Live Chat Software
Berita Dan Riset Terbaru
Reksadana
Tampung Dana Tax Amnesty,18 Manajer Investasi Bergerak Cepat
July 29, 2016 16:54

Para manajer Investasi yang masuk dalam kriteria penampung dana repatriasi tax amnesty bergerak cepat untuk menyiapkan instrumen investasi yang akan ditawarkan kepada investor.

Berdasarkan seleksi yang digelar secara tertutup oleh Otoritas Jasa Keuangan, sebanyak 18 dari 84 manajer investasi dinilai memenuhi kriteria sebagai pintu masuk (gateway) dana repatriasi kebijakan pengampunan pajak yang mulai berlaku pada Senin (18 Juli 2016).

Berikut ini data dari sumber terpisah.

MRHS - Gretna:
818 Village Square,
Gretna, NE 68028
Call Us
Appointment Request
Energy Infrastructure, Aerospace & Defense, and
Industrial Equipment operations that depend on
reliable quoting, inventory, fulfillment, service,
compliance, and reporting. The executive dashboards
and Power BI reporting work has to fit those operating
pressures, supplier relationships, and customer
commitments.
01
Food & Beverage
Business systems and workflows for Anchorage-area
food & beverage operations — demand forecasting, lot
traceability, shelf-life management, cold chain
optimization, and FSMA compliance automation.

Ke-18 manajer investasi yang akan ditunjuk itu di antaranya adalah Schroder Investment Management Indonesia, Eastspring Investment dan Manulife Aset Manajemen Indonesia. Selain itu ada Bahana TCW Investment Management, Mandiri Manajemen Investasi, BNP Paribas Investment, Batavia Prosperindo Aset Manajemen, dan Danareksa Investment.

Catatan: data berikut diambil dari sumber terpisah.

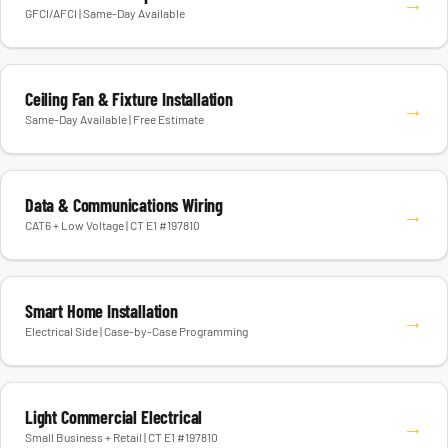
→
GFCI/AFCI | Same-Day Available
Ceiling Fan & Fixture Installation
→
Same-Day Available | Free Estimate
Data & Communications Wiring
→
CAT6 + Low Voltage | CT E1 #197810
Smart Home Installation
→
Electrical Side | Case-by-Case Programming
Light Commercial Electrical
→
Small Business + Retail | CT E1 #197810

Ada juga BNI Asset Management, Panin Asset Management, Ashmore Asset Management, Sinarmas Asset Management, Trimegah Asset Management dan Syailendra Capital. Terakhir ada PNM Investment Management, Ciptadana Asset Management, Bowsprit Asset Management, dan Indosurya Asset Management.

Berdasarkan Peraturan Menteri Keuangan No. 118/2016 tentang Pengampunan Pajak, dana repatriasi tax amnesty wajib diinvestasikan di Indonesia minimal selama tiga tahun. Dana repatriasi dan hasil investasinya wajib dilaporkan secara berkala setiap enam bulan selama tiga tahun.

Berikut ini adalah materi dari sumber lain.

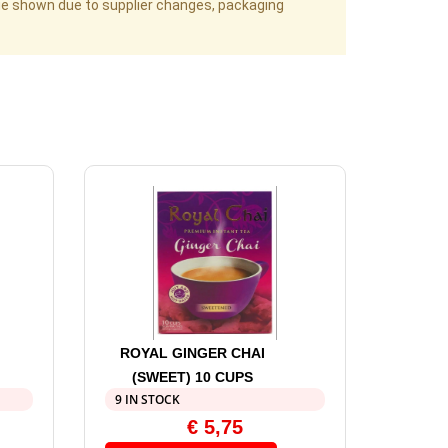
age shown due to supplier changes, packaging
ROYAL GINGER CHAI
(SWEET) 10 CUPS
9 IN STOCK
€
5,75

Ketua Asosiasi Manajer Investasi Indonesia Edward P. Lubis menyebutkan ada lima kriteria yang harus dipenuhi para MI penampung dana repatriasi tax amensty. Kriteria tersebut, yakni merupakan BUMN atau anak perusahaan pelat merah, masuk daftar 10 MI dengan dana kelolaan terbesar.

Selain itu, MI harus mengelola RDPT sektor riil dengan dana kelolaan minimal Rp 200 miliar, mengelola DIRE, dan tidak terkena sanksi administratif berupa pembatasan kegiatan usaha oleh OJK dalam satu tahun terakhir.